• **AIM OF THE EXERCISE**
The goal here is an exact copy of the entries below, without their pictures.

• **Saved data entries**

= = = = = = =

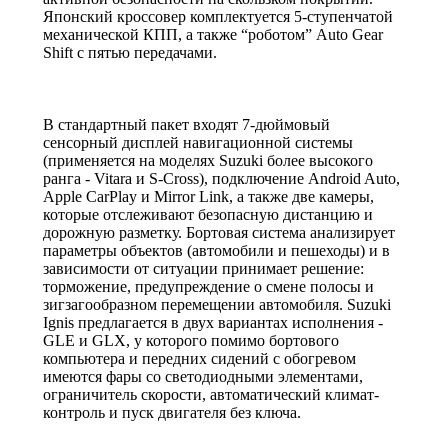
Японский кроссовер комплектуется 5-ступенчатой
механической КПП, а также “роботом” Auto Gear
Shift с пятью передачами.
В стандартный пакет входят 7-дюймовый
сенсорный дисплей навигационной системы
(применяется на моделях Suzuki более высокого
ранга - Vitara и S-Cross), подключение Android Auto,
Apple CarPlay и Mirror Link, а также две камеры,
которые отслеживают безопасную дистанцию и
дорожную разметку. Бортовая система анализирует
параметры объектов (автомобили и пешеходы) и в
зависимости от ситуации принимает решение:
торможение, предупреждение о смене полосы и
зигзагообразном перемещении автомобиля. Suzuki
Ignis предлагается в двух вариантах исполнения -
GLE и GLX, у которого помимо бортового
компьютера и передних сидений с обогревом
имеются фары со светодиодными элементами,
ограничитель скорости, автоматический климат-
контроль и пуск двигателя без ключа.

= = = = = = =

• **ANSWER SECTION**
Японский кроссовер комплектуется 5-ступенчатой
механической КПП, а также “роботом” Auto Gear
Shift с пятью передачами.
В стандартный пакет входят 7-дюймовый
сенсорный дисплей навигационной системы
(применяется на моделях Suzuki более высокого
ранга - Vitara и S-Cross), подключение Android Auto,
Apple CarPlay и Mirror Link, а также две камеры,
которые отслеживают безопасную дистанцию и
дорожную разметку. Бортовая система анализирует
параметры объектов (автомобили и пешеходы) и в
зависимости от ситуации принимает решение:
торможение, предупреждение о смене полосы и
зигзагообразном перемещении автомобиля. Suzuki
Ignis предлагается в двух вариантах исполнения -
GLE и GLX, у которого помимо бортового
компьютера и передних сидений с обогревом
имеются фары со светодиодными элементами,
ограничитель скорости, автоматический климат-
контроль и пуск двигателя без ключа.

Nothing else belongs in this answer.